3.55k stars 242 forks source link

How to run the otter demo with my local model weight? #207

Closed Hongbin98 closed 1 year ago

Hongbin98 commented 1 year ago

[y] A descriptive title: How to run the otter demo with my local model weight?
[y] A detailed description
[y] Assign an issue type tag (label):
- evaluation (evaluation result, performance of Otter etc.),

For example, the model is loaded by the following command from hugging face: model = OtterForConditionalGeneration.from_pretrained("luodian/OTTER-9B-LA-InContext", device_map="sequential", **precision)

After training, I got my weights located on './Otter-main/OTTER-MPT7B-densecaption'.

My question is how to load my local weight and perform the otter demo? --I guess like model = TempModel(); model.load_state_dict(torch.load(file_path)) Also, I would like to show my gratitude for your reply on recent days and cite your research in the future :)

Luodian commented 1 year ago

You can just replace the luodian/xxxxx to your local folder path like /home/xxxx.

note that it's a folder path (Huggingface format model usually needs a folder to load, it would load the checkpoints inside the folder according to "config.json" inside the foler).

Hongbin98 commented 1 year ago

You can just replace the luodian/xxxxx to your local folder path like /home/xxxx.

note that it's a folder path (Huggingface format model usually needs a folder to load, it would load the checkpoints inside the folder according to "config.json" inside the foler).

I ever tried to do this, but got an error. running: model = OtterForConditionalGeneration.from_pretrained("./Otter-main/OTTER-MPT7B-densecaption", device_map="auto"). And there are files in this output dir, including 'config.json', 'final_weights.pt' and others.

Error no file named pytorch_model.bin, tf_model.h5, model.ckpt.index or flax_model.msgpack found in directory ./Otter-main/OTTER-MPT7B-densecaption.

Luodian commented 1 year ago

It may be a problem in folder structure.

Inside the foler there should be a "config.json" and multiple "pytorch-0001/0004.bin"

You can check our huggingface repo to see the hf format folder.
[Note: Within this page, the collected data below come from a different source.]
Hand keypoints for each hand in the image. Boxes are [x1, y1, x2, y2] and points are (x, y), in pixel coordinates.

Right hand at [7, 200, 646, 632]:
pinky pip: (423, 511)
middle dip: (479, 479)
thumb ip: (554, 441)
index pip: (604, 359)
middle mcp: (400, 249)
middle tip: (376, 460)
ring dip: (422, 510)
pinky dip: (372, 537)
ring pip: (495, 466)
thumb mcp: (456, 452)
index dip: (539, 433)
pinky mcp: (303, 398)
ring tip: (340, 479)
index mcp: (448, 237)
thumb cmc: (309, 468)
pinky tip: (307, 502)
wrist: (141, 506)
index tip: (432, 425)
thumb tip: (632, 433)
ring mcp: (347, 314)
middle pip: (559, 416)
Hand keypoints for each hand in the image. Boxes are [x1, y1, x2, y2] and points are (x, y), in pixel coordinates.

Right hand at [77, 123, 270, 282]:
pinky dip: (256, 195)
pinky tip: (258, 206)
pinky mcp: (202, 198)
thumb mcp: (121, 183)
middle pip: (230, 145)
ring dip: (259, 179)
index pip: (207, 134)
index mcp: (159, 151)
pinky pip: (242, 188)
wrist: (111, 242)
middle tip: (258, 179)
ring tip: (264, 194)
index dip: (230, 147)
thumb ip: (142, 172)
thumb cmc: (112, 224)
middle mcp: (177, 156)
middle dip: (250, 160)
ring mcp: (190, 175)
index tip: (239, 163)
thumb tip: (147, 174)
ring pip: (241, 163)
You may check if you correctly saved your model in correct format.

There's a --save_hf_model option for saving correct hf model.

Luodian commented 1 year ago

You may also refer the https://github.com/Luodian/Otter/blob/main/otter/flamingo_pt2otter_hf.py

This script is used to convert a checkpoint final_weights.pt to a correct hf format folder.
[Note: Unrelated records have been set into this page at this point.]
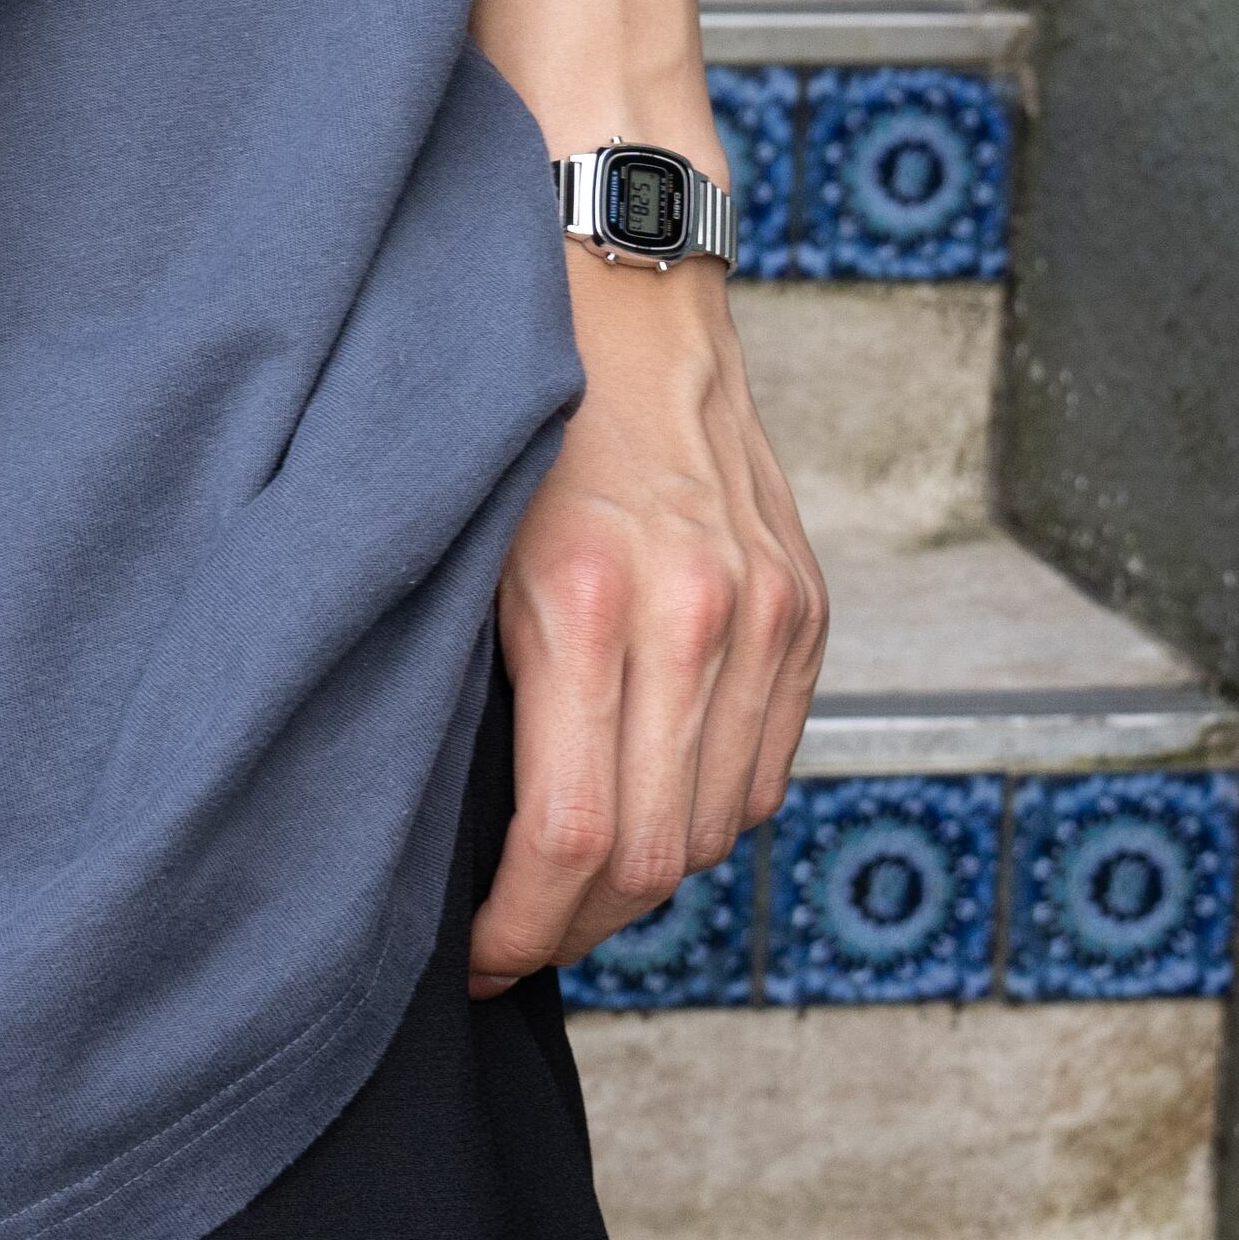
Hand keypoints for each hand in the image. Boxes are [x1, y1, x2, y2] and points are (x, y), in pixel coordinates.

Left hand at [466, 252, 828, 992]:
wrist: (616, 285)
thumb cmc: (501, 411)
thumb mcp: (445, 540)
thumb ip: (463, 677)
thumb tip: (434, 831)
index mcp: (587, 605)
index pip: (569, 840)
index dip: (519, 928)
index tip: (476, 953)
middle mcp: (695, 615)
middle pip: (652, 856)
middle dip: (577, 923)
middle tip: (515, 934)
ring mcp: (765, 611)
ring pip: (718, 826)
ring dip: (645, 878)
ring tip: (572, 881)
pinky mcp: (804, 606)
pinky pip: (766, 767)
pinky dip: (706, 809)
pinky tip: (643, 799)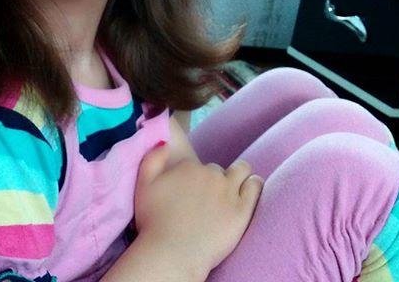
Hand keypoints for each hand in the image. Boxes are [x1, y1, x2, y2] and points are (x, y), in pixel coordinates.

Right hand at [134, 142, 263, 272]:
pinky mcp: (242, 210)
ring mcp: (228, 191)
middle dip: (214, 180)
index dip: (195, 178)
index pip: (198, 166)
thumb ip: (153, 157)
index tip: (191, 192)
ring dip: (239, 174)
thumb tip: (165, 143)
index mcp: (188, 167)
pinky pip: (255, 187)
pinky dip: (254, 184)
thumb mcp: (143, 184)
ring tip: (237, 186)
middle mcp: (210, 174)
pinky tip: (251, 186)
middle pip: (217, 170)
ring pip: (241, 170)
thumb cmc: (153, 222)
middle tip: (209, 198)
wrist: (172, 253)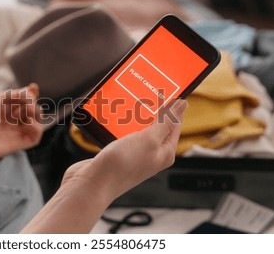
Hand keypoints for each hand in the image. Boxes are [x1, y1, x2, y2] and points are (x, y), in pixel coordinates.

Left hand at [0, 83, 42, 167]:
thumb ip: (13, 95)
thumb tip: (32, 91)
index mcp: (2, 109)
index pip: (23, 100)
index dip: (31, 93)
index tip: (33, 86)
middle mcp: (10, 121)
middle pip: (31, 110)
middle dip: (33, 102)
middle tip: (27, 100)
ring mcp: (14, 133)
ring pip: (36, 122)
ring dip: (37, 114)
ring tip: (28, 110)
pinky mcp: (16, 145)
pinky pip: (34, 138)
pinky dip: (37, 128)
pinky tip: (29, 122)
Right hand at [21, 99, 186, 232]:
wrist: (92, 184)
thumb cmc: (121, 165)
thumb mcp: (149, 139)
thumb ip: (165, 122)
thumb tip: (181, 105)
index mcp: (164, 152)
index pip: (174, 124)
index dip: (174, 107)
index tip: (172, 90)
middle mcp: (151, 155)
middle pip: (157, 126)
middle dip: (154, 110)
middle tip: (150, 93)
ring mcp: (134, 156)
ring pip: (138, 130)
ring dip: (134, 117)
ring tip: (131, 102)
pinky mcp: (118, 155)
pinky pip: (123, 135)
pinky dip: (121, 125)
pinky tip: (116, 118)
The OtterForConditionalGeneration is a standard way to launch hf model, it takes the hf model folder as input~

Hongbin98 commented 1 year ago

Following the suggestion of @Luodian, I have solved this issue.

If anyone following the recommended training command to train otter and cannot load the checkpoint, I hope the following steps could offer you a hand~

run converting_otter_pt_to_hf.py to convert your local weight to the hugging face type, and save in a new directory, like ./OTTER-MPT7B-densecaption-tohf
then, change the path of OtterForConditionalGeneration.from_pretrained() the of the demo file, i.e., luodian/xxxxx to ./OTTER-MPT7B-densecaption-tohf
run the demo and enjoy it!

In my opinion, a better choice to solve this issue is to add the --save_hf_model option when you train otter.